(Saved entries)

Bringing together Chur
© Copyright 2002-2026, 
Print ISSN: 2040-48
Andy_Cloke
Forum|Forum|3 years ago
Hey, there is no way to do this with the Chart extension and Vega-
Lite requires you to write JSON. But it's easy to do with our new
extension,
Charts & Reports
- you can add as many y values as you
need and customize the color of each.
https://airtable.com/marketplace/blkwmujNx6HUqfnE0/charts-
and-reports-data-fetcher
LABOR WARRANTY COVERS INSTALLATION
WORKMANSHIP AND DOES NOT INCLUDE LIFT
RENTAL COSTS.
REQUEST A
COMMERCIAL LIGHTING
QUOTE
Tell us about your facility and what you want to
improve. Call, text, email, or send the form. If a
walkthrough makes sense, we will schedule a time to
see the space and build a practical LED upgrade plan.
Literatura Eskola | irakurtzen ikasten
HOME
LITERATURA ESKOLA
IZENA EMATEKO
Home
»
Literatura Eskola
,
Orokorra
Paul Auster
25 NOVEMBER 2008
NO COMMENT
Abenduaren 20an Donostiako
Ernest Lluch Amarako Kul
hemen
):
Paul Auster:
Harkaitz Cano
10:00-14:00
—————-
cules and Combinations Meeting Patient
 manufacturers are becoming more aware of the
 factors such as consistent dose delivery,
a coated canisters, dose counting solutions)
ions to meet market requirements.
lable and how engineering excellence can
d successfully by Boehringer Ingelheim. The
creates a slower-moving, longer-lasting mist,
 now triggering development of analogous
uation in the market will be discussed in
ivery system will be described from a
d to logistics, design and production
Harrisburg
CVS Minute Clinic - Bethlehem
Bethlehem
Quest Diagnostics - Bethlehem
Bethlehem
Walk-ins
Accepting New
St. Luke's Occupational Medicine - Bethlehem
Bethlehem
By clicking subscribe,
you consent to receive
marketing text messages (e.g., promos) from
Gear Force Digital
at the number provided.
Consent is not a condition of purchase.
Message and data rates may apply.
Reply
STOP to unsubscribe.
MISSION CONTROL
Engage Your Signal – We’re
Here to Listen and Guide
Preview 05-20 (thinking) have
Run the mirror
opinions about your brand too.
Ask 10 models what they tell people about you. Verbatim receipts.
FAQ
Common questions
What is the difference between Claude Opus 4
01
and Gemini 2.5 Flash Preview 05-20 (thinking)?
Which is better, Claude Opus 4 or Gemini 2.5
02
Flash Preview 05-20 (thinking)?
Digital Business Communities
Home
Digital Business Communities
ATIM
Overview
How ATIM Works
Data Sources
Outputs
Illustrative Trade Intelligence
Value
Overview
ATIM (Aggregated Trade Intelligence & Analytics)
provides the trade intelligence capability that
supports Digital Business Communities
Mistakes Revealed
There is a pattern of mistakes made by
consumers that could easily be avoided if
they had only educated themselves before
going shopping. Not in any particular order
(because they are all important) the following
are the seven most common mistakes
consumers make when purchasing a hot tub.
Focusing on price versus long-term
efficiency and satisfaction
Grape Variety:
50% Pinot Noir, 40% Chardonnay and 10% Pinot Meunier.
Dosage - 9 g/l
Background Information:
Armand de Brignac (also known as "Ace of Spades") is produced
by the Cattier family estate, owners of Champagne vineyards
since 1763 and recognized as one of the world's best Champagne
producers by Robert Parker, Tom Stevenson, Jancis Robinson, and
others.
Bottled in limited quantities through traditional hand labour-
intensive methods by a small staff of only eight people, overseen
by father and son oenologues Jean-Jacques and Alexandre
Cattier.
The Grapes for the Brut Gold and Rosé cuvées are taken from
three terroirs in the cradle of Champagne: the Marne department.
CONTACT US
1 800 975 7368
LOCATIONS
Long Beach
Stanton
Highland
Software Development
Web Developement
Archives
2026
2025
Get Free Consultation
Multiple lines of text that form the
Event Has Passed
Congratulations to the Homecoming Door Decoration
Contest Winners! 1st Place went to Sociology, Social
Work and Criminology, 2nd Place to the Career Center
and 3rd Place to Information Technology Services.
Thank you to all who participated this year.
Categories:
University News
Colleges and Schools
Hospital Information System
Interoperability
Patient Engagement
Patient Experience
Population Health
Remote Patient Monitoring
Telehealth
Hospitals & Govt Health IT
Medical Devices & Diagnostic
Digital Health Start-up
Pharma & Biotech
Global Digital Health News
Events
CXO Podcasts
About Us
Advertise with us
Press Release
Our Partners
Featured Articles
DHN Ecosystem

> [Task to complete]: The expected answer is a copy of each line above containing "this".

> [Solved problem]:
Hey, there is no way to do this with the Chart extension and Vega-
Thank you to all who participated this year.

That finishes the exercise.